### GOAL OF THE EXERCISE
The complete listing should be restated word for word.

### DATA PROVIDED
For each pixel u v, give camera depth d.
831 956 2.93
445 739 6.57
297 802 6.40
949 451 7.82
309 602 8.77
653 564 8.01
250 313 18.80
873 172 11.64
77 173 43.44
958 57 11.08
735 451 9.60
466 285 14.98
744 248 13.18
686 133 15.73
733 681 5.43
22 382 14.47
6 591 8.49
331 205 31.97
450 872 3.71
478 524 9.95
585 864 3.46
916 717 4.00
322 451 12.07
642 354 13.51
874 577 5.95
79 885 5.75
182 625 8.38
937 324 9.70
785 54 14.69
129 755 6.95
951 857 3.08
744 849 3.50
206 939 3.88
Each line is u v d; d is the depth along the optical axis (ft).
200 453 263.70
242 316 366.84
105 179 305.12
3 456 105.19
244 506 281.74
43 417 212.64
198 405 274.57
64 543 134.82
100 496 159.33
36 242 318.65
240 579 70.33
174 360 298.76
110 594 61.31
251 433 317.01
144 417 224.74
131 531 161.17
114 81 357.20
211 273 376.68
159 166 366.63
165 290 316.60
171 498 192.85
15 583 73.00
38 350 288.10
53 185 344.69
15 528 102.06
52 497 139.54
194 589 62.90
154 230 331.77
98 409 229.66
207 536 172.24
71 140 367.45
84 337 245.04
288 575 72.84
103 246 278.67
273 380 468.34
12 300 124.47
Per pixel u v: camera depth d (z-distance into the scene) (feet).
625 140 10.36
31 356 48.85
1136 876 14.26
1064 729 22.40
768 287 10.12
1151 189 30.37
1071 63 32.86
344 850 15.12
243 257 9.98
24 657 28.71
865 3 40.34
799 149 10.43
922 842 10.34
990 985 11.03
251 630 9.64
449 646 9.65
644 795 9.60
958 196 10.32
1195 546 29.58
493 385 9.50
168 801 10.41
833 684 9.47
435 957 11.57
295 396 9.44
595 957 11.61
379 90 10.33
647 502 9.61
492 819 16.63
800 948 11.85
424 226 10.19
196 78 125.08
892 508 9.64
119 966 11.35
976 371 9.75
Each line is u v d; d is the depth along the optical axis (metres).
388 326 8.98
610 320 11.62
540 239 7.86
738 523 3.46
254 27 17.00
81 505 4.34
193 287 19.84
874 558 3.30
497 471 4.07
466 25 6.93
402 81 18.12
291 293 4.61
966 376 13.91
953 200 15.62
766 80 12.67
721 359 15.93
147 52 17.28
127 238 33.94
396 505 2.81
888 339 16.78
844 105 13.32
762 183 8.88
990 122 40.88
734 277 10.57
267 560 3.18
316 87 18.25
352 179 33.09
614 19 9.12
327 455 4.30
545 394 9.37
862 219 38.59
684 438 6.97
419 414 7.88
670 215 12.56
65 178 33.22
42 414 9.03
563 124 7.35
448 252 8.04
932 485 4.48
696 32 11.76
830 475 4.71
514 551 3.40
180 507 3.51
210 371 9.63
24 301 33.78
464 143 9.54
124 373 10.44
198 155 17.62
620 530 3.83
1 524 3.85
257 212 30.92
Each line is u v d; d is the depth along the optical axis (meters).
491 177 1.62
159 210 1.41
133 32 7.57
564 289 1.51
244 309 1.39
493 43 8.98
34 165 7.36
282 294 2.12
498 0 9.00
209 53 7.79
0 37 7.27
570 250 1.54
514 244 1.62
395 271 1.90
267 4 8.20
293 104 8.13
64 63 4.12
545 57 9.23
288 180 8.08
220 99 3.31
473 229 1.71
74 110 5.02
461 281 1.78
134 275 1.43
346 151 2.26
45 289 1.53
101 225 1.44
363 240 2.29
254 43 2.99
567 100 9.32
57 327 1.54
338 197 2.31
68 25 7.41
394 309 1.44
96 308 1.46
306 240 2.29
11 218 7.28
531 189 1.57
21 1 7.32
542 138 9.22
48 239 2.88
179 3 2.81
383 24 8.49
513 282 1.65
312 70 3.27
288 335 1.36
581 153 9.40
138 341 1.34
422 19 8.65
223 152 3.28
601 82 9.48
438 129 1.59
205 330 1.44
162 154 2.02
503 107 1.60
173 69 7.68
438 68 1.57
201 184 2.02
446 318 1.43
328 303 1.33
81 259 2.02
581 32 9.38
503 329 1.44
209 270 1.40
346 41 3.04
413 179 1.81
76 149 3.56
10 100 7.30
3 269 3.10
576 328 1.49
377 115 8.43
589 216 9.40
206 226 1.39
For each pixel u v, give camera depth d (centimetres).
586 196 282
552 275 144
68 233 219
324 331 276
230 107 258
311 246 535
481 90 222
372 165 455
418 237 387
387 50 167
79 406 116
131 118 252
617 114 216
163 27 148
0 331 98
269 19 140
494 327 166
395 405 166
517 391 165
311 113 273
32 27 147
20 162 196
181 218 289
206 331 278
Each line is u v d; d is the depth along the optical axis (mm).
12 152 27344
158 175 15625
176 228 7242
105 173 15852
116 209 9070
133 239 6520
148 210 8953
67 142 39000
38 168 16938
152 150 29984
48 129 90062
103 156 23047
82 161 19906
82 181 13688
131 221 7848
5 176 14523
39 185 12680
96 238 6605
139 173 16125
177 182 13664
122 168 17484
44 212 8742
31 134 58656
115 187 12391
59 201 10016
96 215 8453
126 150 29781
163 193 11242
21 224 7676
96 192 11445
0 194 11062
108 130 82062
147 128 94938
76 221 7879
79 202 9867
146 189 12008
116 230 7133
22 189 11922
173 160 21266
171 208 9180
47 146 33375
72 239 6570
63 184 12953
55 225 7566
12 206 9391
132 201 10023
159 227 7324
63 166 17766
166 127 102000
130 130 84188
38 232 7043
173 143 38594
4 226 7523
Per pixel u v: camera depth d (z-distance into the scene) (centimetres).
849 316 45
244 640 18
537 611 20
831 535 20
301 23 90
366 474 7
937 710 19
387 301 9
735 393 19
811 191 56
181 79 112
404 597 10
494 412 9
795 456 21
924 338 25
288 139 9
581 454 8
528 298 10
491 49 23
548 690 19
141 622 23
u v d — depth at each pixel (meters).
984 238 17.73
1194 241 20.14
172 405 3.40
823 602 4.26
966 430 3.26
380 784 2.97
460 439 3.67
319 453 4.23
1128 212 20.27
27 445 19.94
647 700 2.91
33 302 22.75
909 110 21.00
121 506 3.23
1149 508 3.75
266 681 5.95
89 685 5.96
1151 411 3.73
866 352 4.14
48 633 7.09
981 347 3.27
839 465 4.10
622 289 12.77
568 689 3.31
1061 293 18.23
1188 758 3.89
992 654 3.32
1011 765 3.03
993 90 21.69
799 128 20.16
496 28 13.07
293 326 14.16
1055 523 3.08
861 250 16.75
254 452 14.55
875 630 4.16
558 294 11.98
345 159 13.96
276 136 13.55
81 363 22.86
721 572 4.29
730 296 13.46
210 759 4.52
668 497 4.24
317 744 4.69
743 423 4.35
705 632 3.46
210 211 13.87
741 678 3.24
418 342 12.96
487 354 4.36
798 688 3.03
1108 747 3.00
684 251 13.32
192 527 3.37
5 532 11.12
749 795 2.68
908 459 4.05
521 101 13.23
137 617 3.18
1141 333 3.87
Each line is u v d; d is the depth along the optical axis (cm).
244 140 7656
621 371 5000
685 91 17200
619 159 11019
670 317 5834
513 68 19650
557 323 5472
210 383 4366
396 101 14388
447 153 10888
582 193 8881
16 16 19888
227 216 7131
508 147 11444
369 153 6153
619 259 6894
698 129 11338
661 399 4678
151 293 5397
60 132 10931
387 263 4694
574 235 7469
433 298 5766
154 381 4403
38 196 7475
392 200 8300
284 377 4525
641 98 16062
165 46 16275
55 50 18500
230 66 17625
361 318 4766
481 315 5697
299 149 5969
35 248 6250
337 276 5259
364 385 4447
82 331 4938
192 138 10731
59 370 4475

### SOLUTION FOR THIS TASK
For each pixel u v, give camera depth d.
831 956 2.93
445 739 6.57
297 802 6.40
949 451 7.82
309 602 8.77
653 564 8.01
250 313 18.80
873 172 11.64
77 173 43.44
958 57 11.08
735 451 9.60
466 285 14.98
744 248 13.18
686 133 15.73
733 681 5.43
22 382 14.47
6 591 8.49
331 205 31.97
450 872 3.71
478 524 9.95
585 864 3.46
916 717 4.00
322 451 12.07
642 354 13.51
874 577 5.95
79 885 5.75
182 625 8.38
937 324 9.70
785 54 14.69
129 755 6.95
951 857 3.08
744 849 3.50
206 939 3.88
Each line is u v d; d is the depth along the optical axis (ft).
200 453 263.70
242 316 366.84
105 179 305.12
3 456 105.19
244 506 281.74
43 417 212.64
198 405 274.57
64 543 134.82
100 496 159.33
36 242 318.65
240 579 70.33
174 360 298.76
110 594 61.31
251 433 317.01
144 417 224.74
131 531 161.17
114 81 357.20
211 273 376.68
159 166 366.63
165 290 316.60
171 498 192.85
15 583 73.00
38 350 288.10
53 185 344.69
15 528 102.06
52 497 139.54
194 589 62.90
154 230 331.77
98 409 229.66
207 536 172.24
71 140 367.45
84 337 245.04
288 575 72.84
103 246 278.67
273 380 468.34
12 300 124.47
Per pixel u v: camera depth d (z-distance into the scene) (feet).
625 140 10.36
31 356 48.85
1136 876 14.26
1064 729 22.40
768 287 10.12
1151 189 30.37
1071 63 32.86
344 850 15.12
243 257 9.98
24 657 28.71
865 3 40.34
799 149 10.43
922 842 10.34
990 985 11.03
251 630 9.64
449 646 9.65
644 795 9.60
958 196 10.32
1195 546 29.58
493 385 9.50
168 801 10.41
833 684 9.47
435 957 11.57
295 396 9.44
595 957 11.61
379 90 10.33
647 502 9.61
492 819 16.63
800 948 11.85
424 226 10.19
196 78 125.08
892 508 9.64
119 966 11.35
976 371 9.75
Each line is u v d; d is the depth along the optical axis (metres).
388 326 8.98
610 320 11.62
540 239 7.86
738 523 3.46
254 27 17.00
81 505 4.34
193 287 19.84
874 558 3.30
497 471 4.07
466 25 6.93
402 81 18.12
291 293 4.61
966 376 13.91
953 200 15.62
766 80 12.67
721 359 15.93
147 52 17.28
127 238 33.94
396 505 2.81
888 339 16.78
844 105 13.32
762 183 8.88
990 122 40.88
734 277 10.57
267 560 3.18
316 87 18.25
352 179 33.09
614 19 9.12
327 455 4.30
545 394 9.37
862 219 38.59
684 438 6.97
419 414 7.88
670 215 12.56
65 178 33.22
42 414 9.03
563 124 7.35
448 252 8.04
932 485 4.48
696 32 11.76
830 475 4.71
514 551 3.40
180 507 3.51
210 371 9.63
24 301 33.78
464 143 9.54
124 373 10.44
198 155 17.62
620 530 3.83
1 524 3.85
257 212 30.92
Each line is u v d; d is the depth along the optical axis (meters).
491 177 1.62
159 210 1.41
133 32 7.57
564 289 1.51
244 309 1.39
493 43 8.98
34 165 7.36
282 294 2.12
498 0 9.00
209 53 7.79
0 37 7.27
570 250 1.54
514 244 1.62
395 271 1.90
267 4 8.20
293 104 8.13
64 63 4.12
545 57 9.23
288 180 8.08
220 99 3.31
473 229 1.71
74 110 5.02
461 281 1.78
134 275 1.43
346 151 2.26
45 289 1.53
101 225 1.44
363 240 2.29
254 43 2.99
567 100 9.32
57 327 1.54
338 197 2.31
68 25 7.41
394 309 1.44
96 308 1.46
306 240 2.29
11 218 7.28
531 189 1.57
21 1 7.32
542 138 9.22
48 239 2.88
179 3 2.81
383 24 8.49
513 282 1.65
312 70 3.27
288 335 1.36
581 153 9.40
138 341 1.34
422 19 8.65
223 152 3.28
601 82 9.48
438 129 1.59
205 330 1.44
162 154 2.02
503 107 1.60
173 69 7.68
438 68 1.57
201 184 2.02
446 318 1.43
328 303 1.33
81 259 2.02
581 32 9.38
503 329 1.44
209 270 1.40
346 41 3.04
413 179 1.81
76 149 3.56
10 100 7.30
3 269 3.10
576 328 1.49
377 115 8.43
589 216 9.40
206 226 1.39
For each pixel u v, give camera depth d (centimetres).
586 196 282
552 275 144
68 233 219
324 331 276
230 107 258
311 246 535
481 90 222
372 165 455
418 237 387
387 50 167
79 406 116
131 118 252
617 114 216
163 27 148
0 331 98
269 19 140
494 327 166
395 405 166
517 391 165
311 113 273
32 27 147
20 162 196
181 218 289
206 331 278
Each line is u v d; d is the depth along the optical axis (mm).
12 152 27344
158 175 15625
176 228 7242
105 173 15852
116 209 9070
133 239 6520
148 210 8953
67 142 39000
38 168 16938
152 150 29984
48 129 90062
103 156 23047
82 161 19906
82 181 13688
131 221 7848
5 176 14523
39 185 12680
96 238 6605
139 173 16125
177 182 13664
122 168 17484
44 212 8742
31 134 58656
115 187 12391
59 201 10016
96 215 8453
126 150 29781
163 193 11242
21 224 7676
96 192 11445
0 194 11062
108 130 82062
147 128 94938
76 221 7879
79 202 9867
146 189 12008
116 230 7133
22 189 11922
173 160 21266
171 208 9180
47 146 33375
72 239 6570
63 184 12953
55 225 7566
12 206 9391
132 201 10023
159 227 7324
63 166 17766
166 127 102000
130 130 84188
38 232 7043
173 143 38594
4 226 7523
Per pixel u v: camera depth d (z-distance into the scene) (centimetres).
849 316 45
244 640 18
537 611 20
831 535 20
301 23 90
366 474 7
937 710 19
387 301 9
735 393 19
811 191 56
181 79 112
404 597 10
494 412 9
795 456 21
924 338 25
288 139 9
581 454 8
528 298 10
491 49 23
548 690 19
141 622 23
u v d — depth at each pixel (meters).
984 238 17.73
1194 241 20.14
172 405 3.40
823 602 4.26
966 430 3.26
380 784 2.97
460 439 3.67
319 453 4.23
1128 212 20.27
27 445 19.94
647 700 2.91
33 302 22.75
909 110 21.00
121 506 3.23
1149 508 3.75
266 681 5.95
89 685 5.96
1151 411 3.73
866 352 4.14
48 633 7.09
981 347 3.27
839 465 4.10
622 289 12.77
568 689 3.31
1061 293 18.23
1188 758 3.89
992 654 3.32
1011 765 3.03
993 90 21.69
799 128 20.16
496 28 13.07
293 326 14.16
1055 523 3.08
861 250 16.75
254 452 14.55
875 630 4.16
558 294 11.98
345 159 13.96
276 136 13.55
81 363 22.86
721 572 4.29
730 296 13.46
210 759 4.52
668 497 4.24
317 744 4.69
743 423 4.35
705 632 3.46
210 211 13.87
741 678 3.24
418 342 12.96
487 354 4.36
798 688 3.03
1108 747 3.00
684 251 13.32
192 527 3.37
5 532 11.12
749 795 2.68
908 459 4.05
521 101 13.23
137 617 3.18
1141 333 3.87
Each line is u v d; d is the depth along the optical axis (cm).
244 140 7656
621 371 5000
685 91 17200
619 159 11019
670 317 5834
513 68 19650
557 323 5472
210 383 4366
396 101 14388
447 153 10888
582 193 8881
16 16 19888
227 216 7131
508 147 11444
369 153 6153
619 259 6894
698 129 11338
661 399 4678
151 293 5397
60 132 10931
387 263 4694
574 235 7469
433 298 5766
154 381 4403
38 196 7475
392 200 8300
284 377 4525
641 98 16062
165 46 16275
55 50 18500
230 66 17625
361 318 4766
481 315 5697
299 149 5969
35 248 6250
337 276 5259
364 385 4447
82 331 4938
192 138 10731
59 370 4475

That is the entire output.